*** Selected passage

A3C Not converging..... at all


#1

Hi guys.

I have made my first attempt in learning the A3C approach to the deep reinforced learning. As I am currently running on WIN10 I cannot utilise the GYM itself, so I decided to implement my own simple game. The board is simply 21x21 grid on which you have positive rewards (green spots) negative rewards (red spots) and the player (white spot). The player can move up, down, left, right - that is it. It the move results in moving to the field with green spot you get +1 point if you end up on red -1. If the new position has no object on it it is 0. If the reward is consumed new one is spawned on the board in random location. I thought this is going to be as simple as it can get… but the net is not learning… at all. Even after 24h of training it seems to be randomly moving with no real strategy whatsoever.

At the beginning I thought it was my implementation of A3C that was wrong, so I used the one implemented by jaromiru here (https://github.com/jaara/ai_examples/blob/master/open_gym/a3c_cartpole.py55) to start with. This one however seems to be having this same problem now.

I uploaded my latest (not so clean) code to github here (https://github.com/Palkos83/DeepSee)

The network I use has 2Conv layers + 1 FC layer and then policy and value prediction layers (you can see the graph on the github repo). What is really strange is that the value function seems to be always 0.

So where do I take it from here? There seems to be a lot of materials about the nets that are learning but no way of finding any hints what to do when they not.
Is it the architecture that is wrong in any way (not enough layers, filters etc)?
Is it the learning process itself that is wrong? Not enough exploration? Too fast learning rate?
Finally I was trying to force tensorboard to display the weights of the conv layers as image - no luck. Any hint how to do this?

Many thanks for help. Much appreciated.


#2

Just a small clarification. The code checked in to the github actually do not use Green or Red for rewards. I was trying to use gray scale in this code - sadly with this same result.

Any hints?

******
*** Material for the task

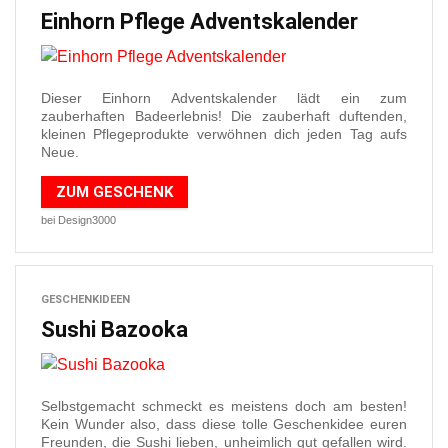
Einhorn Pflege Adventskalender
Dieser Einhorn Adventskalender lädt ein zum
zauberhaften Badeerlebnis! Die zauberhaft duftenden,
kleinen Pflegeprodukte verwöhnen dich jeden Tag aufs
Neue.
ZUM GESCHENK
bei Design3000
GESCHENKIDEEN
Sushi Bazooka
Selbstgemacht schmeckt es meistens doch am besten!
Kein Wunder also, dass diese tolle Geschenkidee euren
Freunden, die Sushi lieben, unheimlich gut gefallen wird.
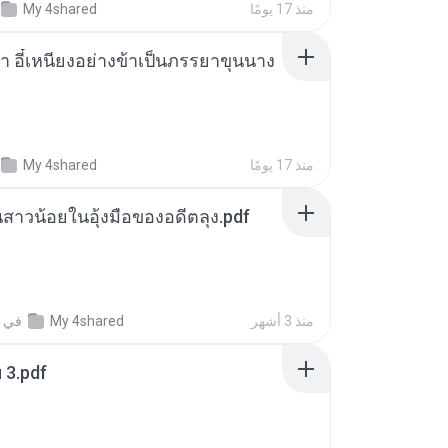
منذ 17 يومًا
My 4shared
า อี๋เหนียงอย่างข้าเป็นภรรยาขุนนาง
منذ 17 يومًا
My 4shared
นสาวน้อยในอุ้งมือของอดีตลุง.pdf
منذ 3 أشهر
My 4shared
في
ฯ 3.pdf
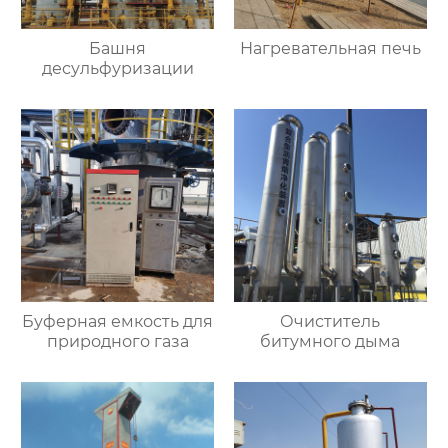
Башня
Нагревательная печь
десульфуризации
Буферная емкость для
Очиститель
природного газа
битумного дыма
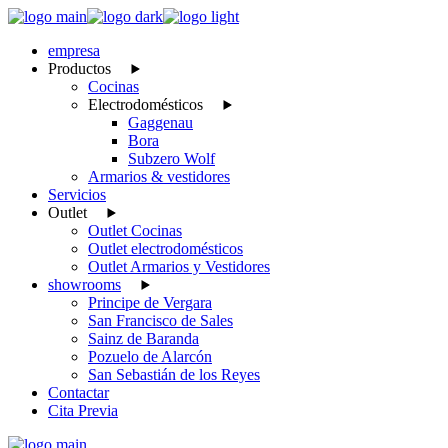
Skip
to
empresa
the
Productos
content
Cocinas
Electrodomésticos
Gaggenau
Bora
Subzero Wolf
Armarios & vestidores
Servicios
Outlet
Outlet Cocinas
Outlet electrodomésticos
Outlet Armarios y Vestidores
showrooms
Principe de Vergara
San Francisco de Sales
Sainz de Baranda
Pozuelo de Alarcón
San Sebastián de los Reyes
Contactar
Cita Previa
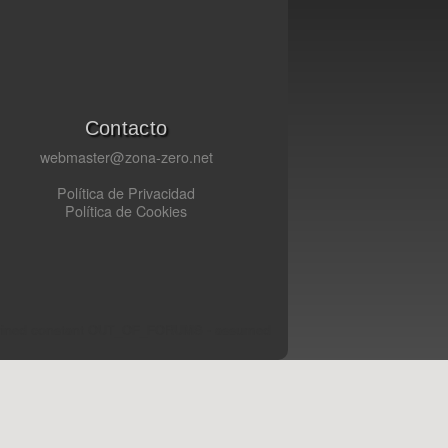
Contacto
webmaster@zona-zero.net
Política de Privacidad
Política de Cookies
fined constant OUT_OF_FORUMS - assumed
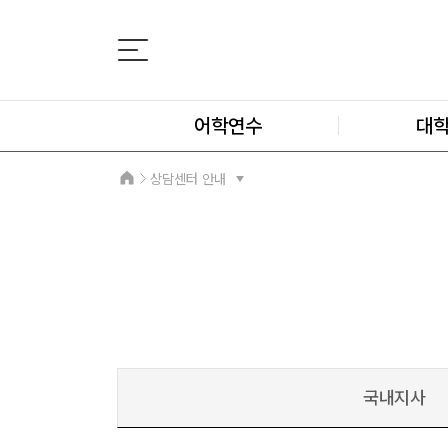
어학연수
대
상담센터 안내
국내지사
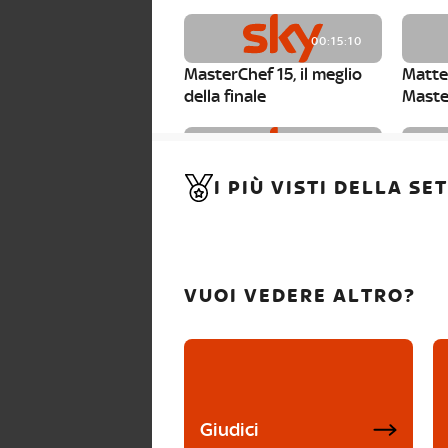
00:15:10
MasterChef 15, il meglio
Matte
della finale
Maste
00:01:15
I PIÙ VISTI DELLA S
MasterChef 15, Carlotta è
Maste
la seconda finalista
Canzi 
VUOI VEDERE ALTRO?
Giudici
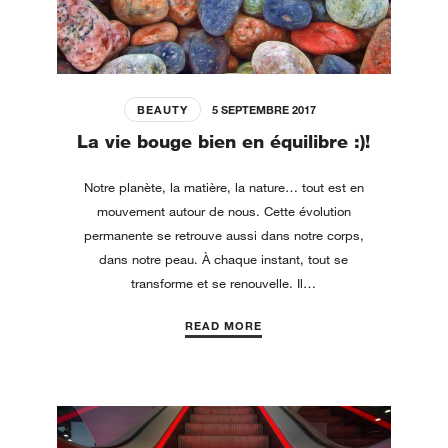
BEAUTY
5 SEPTEMBRE 2017
La vie bouge bien en équilibre :)!
Notre planète, la matière, la nature… tout est en
mouvement autour de nous. Cette évolution
permanente se retrouve aussi dans notre corps,
dans notre peau. À chaque instant, tout se
transforme et se renouvelle. Il…
READ MORE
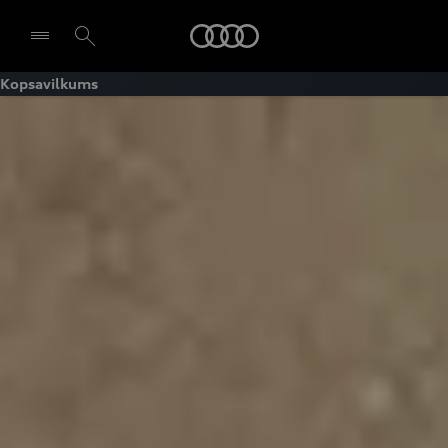
Audi
Kopsavilkums
Izvēlēties dīleri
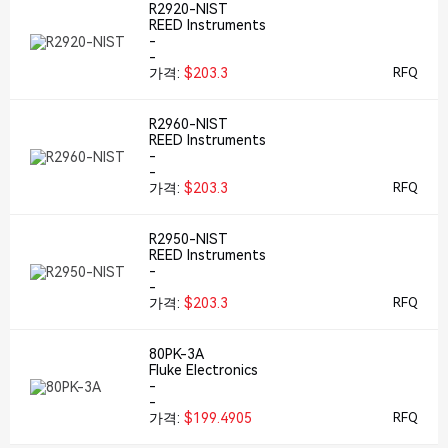
R2920-NIST
REED Instruments
-
-
가격:
$203.3
RFQ
R2960-NIST
REED Instruments
-
-
가격:
$203.3
RFQ
R2950-NIST
REED Instruments
-
-
가격:
$203.3
RFQ
80PK-3A
Fluke Electronics
-
-
가격:
$199.4905
RFQ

******

(Required actions)
• 1. In the A3C forum thread, how large is the grid that forms the board of the custom game?
• 2. Swap "Einhorn" for "Drachen" in the stretch of the entries from their start through the line containing "Sushi Bazooka", leaving everything else unchanged, and give back only those lines without the pictures.

(Responses)
• 1. The board is a 21x21 grid.

• 2.
Drachen Pflege Adventskalender
Dieser Drachen Adventskalender lädt ein zum
zauberhaften Badeerlebnis! Die zauberhaft duftenden,
kleinen Pflegeprodukte verwöhnen dich jeden Tag aufs
Neue.
ZUM GESCHENK
bei Design3000
GESCHENKIDEEN
Sushi Bazooka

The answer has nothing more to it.